_Texte à lire_.
━━━━━━━━━━

Cher Francis, chers Pascale et Bruno,
Il y a des moments où les mots semblent trop petits pour dire l’essentiel. Celui-ci en fait partie. Je veux simplement vous dire que je suis de tout cœur avec vous dans cette épreuve.
Les souvenirs reviennent naturellement, sans prévenir. Lyon, l’enfance partagée, les vacances à Peñíscola, et ces instants simples qui, avec le temps, deviennent des repères. Je me souviens aussi de toi, Francis, venant chez ma grand-mère pour nous voir, nous les neveux, avec cette attention discrète qui disait beaucoup. Et de Marinette, de sa gentillesse, de sa douceur, de cette façon unique qu’elle avait de rassembler, surtout à une époque où nous avions connu la séparation de nos familles. Avec vous, rien n’était jamais vraiment brisé.

━━━━━━━━━━

_Les entrées_.

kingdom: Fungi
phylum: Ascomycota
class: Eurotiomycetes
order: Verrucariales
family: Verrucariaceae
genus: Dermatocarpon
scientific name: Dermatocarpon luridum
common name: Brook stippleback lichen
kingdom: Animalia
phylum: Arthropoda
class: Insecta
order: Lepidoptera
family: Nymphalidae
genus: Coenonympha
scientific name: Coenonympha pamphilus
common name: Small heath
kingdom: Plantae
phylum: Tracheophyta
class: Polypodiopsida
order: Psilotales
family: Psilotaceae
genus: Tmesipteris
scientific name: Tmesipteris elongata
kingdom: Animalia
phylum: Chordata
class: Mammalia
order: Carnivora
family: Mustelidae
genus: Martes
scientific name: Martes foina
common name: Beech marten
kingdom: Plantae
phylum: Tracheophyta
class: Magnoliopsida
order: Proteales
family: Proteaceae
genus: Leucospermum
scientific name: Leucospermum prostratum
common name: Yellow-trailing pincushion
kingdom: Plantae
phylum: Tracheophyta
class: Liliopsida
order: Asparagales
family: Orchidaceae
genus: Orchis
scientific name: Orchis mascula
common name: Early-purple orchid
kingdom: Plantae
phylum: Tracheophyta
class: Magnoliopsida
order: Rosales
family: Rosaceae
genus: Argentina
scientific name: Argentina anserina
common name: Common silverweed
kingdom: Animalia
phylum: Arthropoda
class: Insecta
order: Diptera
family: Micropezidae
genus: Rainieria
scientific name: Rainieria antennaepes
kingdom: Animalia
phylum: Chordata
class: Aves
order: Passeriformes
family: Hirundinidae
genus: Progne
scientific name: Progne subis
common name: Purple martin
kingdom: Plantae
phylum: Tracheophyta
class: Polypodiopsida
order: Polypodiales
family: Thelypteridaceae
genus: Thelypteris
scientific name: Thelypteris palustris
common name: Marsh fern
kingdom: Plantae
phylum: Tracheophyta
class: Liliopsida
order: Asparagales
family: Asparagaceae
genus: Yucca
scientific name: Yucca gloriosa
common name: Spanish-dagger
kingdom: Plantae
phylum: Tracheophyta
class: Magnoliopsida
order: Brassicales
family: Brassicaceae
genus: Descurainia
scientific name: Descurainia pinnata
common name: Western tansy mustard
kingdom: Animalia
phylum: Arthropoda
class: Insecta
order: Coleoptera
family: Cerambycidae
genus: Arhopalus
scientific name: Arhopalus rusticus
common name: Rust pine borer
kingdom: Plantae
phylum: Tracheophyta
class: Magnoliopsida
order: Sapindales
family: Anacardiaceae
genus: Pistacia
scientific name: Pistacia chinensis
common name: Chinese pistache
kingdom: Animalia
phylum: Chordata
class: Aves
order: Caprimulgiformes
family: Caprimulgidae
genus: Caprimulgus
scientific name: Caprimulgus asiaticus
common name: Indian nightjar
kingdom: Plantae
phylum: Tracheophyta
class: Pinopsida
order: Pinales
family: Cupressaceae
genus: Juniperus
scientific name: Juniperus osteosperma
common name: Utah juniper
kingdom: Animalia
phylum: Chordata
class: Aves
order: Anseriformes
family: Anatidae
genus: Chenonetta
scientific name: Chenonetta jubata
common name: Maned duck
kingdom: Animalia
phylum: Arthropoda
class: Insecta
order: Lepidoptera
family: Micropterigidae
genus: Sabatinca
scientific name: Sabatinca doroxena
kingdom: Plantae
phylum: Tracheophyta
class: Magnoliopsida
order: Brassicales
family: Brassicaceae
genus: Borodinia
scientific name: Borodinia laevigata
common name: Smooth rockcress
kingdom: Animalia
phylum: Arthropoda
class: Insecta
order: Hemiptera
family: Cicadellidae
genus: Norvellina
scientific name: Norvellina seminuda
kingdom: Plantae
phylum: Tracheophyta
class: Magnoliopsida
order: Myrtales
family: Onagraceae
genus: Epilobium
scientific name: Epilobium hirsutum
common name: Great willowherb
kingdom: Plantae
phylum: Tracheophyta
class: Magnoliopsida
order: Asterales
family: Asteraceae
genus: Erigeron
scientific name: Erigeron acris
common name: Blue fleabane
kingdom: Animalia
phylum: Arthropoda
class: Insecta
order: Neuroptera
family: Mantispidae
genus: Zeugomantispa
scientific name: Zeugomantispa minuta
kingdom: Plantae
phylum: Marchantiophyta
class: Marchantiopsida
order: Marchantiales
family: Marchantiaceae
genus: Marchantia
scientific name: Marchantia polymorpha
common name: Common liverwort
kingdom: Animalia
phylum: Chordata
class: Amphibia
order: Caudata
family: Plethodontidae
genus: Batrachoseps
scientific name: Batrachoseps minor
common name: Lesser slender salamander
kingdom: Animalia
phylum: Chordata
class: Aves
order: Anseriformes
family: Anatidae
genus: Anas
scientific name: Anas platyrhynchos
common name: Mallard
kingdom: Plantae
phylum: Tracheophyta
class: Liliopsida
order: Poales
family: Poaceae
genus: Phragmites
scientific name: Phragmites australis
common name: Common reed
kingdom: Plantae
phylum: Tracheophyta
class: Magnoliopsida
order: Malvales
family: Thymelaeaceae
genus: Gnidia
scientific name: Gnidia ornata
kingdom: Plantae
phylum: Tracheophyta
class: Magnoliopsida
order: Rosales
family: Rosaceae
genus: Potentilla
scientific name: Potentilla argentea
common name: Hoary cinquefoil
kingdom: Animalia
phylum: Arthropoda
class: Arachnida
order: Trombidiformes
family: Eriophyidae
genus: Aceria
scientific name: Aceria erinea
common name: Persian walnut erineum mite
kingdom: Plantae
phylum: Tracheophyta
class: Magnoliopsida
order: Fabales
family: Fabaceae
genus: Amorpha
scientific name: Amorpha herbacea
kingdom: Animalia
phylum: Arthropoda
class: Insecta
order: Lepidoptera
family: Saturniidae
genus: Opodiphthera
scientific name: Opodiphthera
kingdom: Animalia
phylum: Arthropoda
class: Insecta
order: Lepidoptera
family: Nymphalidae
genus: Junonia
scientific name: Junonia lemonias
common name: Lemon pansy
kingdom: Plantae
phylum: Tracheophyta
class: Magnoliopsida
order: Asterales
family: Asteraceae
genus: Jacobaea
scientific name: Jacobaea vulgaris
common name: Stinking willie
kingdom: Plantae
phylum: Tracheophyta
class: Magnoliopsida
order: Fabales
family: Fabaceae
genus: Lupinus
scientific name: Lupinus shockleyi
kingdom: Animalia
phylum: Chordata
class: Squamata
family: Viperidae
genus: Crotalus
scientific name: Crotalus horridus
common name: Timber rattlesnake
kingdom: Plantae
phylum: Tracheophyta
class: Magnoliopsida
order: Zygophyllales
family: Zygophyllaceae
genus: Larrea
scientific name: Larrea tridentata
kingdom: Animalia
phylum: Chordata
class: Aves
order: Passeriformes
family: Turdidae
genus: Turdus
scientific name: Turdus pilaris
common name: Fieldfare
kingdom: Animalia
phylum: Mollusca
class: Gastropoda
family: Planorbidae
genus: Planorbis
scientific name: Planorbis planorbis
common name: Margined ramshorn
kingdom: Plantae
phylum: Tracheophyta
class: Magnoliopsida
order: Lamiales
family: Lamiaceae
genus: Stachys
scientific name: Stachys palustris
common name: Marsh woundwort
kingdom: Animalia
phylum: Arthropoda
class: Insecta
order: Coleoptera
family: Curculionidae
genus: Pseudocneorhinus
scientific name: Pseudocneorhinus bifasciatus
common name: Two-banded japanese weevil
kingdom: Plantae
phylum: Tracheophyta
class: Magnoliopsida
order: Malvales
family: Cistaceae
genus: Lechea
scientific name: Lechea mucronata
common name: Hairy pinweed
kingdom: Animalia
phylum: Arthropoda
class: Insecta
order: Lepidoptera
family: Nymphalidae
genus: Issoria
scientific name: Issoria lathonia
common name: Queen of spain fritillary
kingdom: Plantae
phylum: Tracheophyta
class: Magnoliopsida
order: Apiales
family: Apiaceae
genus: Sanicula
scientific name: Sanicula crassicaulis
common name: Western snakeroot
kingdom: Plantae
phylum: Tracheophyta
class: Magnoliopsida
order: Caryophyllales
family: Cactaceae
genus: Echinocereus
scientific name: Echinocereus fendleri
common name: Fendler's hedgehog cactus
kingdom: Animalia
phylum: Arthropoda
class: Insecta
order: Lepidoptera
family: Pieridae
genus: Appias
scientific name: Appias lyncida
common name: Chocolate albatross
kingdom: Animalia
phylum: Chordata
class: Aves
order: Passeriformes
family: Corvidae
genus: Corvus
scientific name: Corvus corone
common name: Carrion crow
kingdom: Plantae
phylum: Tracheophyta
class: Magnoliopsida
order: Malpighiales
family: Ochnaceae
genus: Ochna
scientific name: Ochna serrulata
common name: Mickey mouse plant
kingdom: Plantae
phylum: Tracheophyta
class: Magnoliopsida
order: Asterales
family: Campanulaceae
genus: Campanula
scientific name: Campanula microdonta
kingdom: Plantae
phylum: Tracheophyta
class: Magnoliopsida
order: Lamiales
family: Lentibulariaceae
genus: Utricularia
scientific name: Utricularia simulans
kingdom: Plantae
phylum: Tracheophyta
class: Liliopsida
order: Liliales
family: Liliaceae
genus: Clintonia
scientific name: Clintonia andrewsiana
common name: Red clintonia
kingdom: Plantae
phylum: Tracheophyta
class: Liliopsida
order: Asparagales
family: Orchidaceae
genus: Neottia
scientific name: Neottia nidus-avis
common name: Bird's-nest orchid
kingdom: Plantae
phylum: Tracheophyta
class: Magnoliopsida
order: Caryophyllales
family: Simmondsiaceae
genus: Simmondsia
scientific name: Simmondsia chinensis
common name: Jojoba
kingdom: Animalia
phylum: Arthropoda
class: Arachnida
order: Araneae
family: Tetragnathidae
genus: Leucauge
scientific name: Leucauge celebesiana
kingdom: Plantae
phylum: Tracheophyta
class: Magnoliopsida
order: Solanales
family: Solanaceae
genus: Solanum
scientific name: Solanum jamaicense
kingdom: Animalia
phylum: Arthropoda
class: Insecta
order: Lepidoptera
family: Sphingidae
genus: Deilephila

━━━━━━━━━━

_Consigne_. Recopiez sans rien changer le passage de la lettre ci-dessus qui va de « Cher Francis, chers » à « jamais vraiment brisé. », ces deux extrémités comprises.

_Corrigé_.
Cher Francis, chers Pascale et Bruno,
Il y a des moments où les mots semblent trop petits pour dire l’essentiel. Celui-ci en fait partie. Je veux simplement vous dire que je suis de tout cœur avec vous dans cette épreuve.
Les souvenirs reviennent naturellement, sans prévenir. Lyon, l’enfance partagée, les vacances à Peñíscola, et ces instants simples qui, avec le temps, deviennent des repères. Je me souviens aussi de toi, Francis, venant chez ma grand-mère pour nous voir, nous les neveux, avec cette attention discrète qui disait beaucoup. Et de Marinette, de sa gentillesse, de sa douceur, de cette façon unique qu’elle avait de rassembler, surtout à une époque où nous avions connu la séparation de nos familles. Avec vous, rien n’était jamais vraiment brisé.